WHAT NEEDS TO BE DONE:
Filter the listing below down to the lines containing the word "Jahren".

DATASET EXCERPTS:
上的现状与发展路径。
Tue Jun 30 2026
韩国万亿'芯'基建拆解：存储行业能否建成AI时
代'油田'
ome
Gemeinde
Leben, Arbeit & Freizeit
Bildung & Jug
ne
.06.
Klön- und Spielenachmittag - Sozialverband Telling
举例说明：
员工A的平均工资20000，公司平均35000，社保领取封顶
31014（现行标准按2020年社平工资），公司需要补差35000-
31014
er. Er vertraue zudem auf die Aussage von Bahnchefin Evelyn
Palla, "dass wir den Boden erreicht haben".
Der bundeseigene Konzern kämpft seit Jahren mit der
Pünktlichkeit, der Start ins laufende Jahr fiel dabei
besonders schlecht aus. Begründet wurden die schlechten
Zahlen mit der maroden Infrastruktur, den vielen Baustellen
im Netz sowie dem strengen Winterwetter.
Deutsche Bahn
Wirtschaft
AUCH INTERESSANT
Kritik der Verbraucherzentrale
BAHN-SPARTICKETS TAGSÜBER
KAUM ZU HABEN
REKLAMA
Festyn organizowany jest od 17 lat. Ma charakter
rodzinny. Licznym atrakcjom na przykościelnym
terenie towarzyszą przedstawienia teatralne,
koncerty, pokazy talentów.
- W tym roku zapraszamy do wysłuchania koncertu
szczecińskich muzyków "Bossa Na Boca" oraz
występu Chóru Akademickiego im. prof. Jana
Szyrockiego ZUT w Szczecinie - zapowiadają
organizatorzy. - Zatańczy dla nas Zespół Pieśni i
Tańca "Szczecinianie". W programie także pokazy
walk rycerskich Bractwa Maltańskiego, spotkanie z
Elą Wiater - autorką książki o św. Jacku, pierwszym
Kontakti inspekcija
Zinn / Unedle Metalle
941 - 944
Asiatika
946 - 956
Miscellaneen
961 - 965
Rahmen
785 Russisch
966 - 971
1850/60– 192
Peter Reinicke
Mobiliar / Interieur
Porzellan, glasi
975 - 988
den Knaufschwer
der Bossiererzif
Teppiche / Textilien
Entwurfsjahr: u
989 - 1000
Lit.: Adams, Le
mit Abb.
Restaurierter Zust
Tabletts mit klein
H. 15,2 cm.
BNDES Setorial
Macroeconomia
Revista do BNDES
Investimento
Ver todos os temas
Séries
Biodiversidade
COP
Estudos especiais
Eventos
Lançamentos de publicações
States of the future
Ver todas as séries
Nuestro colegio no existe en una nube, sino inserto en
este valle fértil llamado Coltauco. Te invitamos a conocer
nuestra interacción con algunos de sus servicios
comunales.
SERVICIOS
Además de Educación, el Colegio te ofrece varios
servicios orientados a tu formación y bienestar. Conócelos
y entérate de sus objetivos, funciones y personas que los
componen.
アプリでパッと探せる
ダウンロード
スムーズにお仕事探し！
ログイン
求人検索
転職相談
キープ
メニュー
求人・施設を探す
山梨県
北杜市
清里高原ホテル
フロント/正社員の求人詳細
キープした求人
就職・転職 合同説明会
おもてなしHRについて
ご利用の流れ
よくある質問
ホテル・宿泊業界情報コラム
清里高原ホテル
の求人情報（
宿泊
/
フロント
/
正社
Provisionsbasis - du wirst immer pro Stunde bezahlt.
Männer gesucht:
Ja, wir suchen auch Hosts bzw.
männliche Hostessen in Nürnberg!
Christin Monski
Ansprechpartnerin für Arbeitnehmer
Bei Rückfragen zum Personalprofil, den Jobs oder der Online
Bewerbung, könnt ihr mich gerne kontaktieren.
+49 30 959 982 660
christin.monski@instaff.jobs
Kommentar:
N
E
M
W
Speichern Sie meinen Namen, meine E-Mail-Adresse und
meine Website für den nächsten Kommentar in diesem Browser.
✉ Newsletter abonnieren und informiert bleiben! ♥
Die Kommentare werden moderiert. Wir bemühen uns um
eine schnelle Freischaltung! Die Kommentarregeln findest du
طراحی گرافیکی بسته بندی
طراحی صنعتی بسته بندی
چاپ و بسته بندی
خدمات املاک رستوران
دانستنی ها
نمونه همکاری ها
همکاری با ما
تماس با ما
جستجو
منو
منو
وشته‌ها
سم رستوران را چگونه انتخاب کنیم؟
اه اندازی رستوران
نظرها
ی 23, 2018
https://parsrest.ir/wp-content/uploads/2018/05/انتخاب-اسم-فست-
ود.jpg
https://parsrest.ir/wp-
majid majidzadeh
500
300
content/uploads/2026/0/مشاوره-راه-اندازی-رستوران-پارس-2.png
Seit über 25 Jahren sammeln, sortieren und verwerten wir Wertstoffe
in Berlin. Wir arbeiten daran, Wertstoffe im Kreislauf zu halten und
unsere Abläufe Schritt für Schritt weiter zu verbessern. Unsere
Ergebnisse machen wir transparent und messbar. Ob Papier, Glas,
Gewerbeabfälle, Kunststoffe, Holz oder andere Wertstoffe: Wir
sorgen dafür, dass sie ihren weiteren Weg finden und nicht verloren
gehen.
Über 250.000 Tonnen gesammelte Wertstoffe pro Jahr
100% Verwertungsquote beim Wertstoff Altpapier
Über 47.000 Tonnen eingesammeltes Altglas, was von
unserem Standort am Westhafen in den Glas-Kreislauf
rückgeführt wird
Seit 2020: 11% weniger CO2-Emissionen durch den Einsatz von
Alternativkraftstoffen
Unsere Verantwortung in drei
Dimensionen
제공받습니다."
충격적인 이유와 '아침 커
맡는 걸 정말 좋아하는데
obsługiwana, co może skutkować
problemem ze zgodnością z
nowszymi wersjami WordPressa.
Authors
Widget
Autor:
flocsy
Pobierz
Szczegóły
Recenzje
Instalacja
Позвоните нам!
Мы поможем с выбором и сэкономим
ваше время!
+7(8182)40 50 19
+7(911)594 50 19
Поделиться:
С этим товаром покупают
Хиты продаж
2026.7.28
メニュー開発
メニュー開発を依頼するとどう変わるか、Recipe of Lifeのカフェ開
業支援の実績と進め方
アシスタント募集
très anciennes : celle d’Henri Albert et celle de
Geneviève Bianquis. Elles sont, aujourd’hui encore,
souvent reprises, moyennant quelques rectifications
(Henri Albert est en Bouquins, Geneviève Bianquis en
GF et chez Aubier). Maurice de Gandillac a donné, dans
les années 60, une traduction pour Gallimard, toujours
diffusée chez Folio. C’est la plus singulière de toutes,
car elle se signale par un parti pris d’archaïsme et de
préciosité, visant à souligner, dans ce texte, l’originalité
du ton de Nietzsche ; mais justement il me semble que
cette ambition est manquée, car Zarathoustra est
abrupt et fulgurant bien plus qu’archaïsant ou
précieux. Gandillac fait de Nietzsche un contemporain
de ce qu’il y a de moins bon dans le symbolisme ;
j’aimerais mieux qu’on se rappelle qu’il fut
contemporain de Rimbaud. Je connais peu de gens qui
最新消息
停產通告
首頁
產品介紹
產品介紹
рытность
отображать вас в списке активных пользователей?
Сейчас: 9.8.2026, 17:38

EXERCISE RESPONSE:
Der bundeseigene Konzern kämpft seit Jahren mit der
Seit über 25 Jahren sammeln, sortieren und verwerten wir Wertstoffe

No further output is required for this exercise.